- [Problem to work on]: Without the images, write out the entries word for word.

[Saved entries]
###
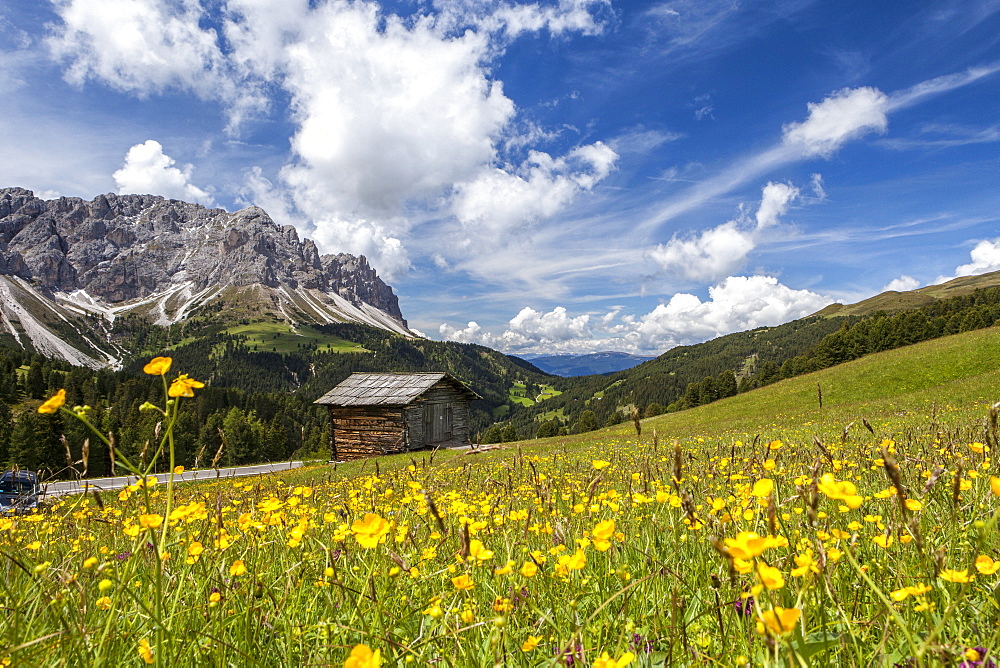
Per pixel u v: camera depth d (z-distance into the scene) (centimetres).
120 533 321
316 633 204
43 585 220
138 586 246
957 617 175
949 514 242
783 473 390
###
- [The completed task]:
Per pixel u v: camera depth d (z-distance into the scene) (centimetres).
120 533 321
316 633 204
43 585 220
138 586 246
957 617 175
949 514 242
783 473 390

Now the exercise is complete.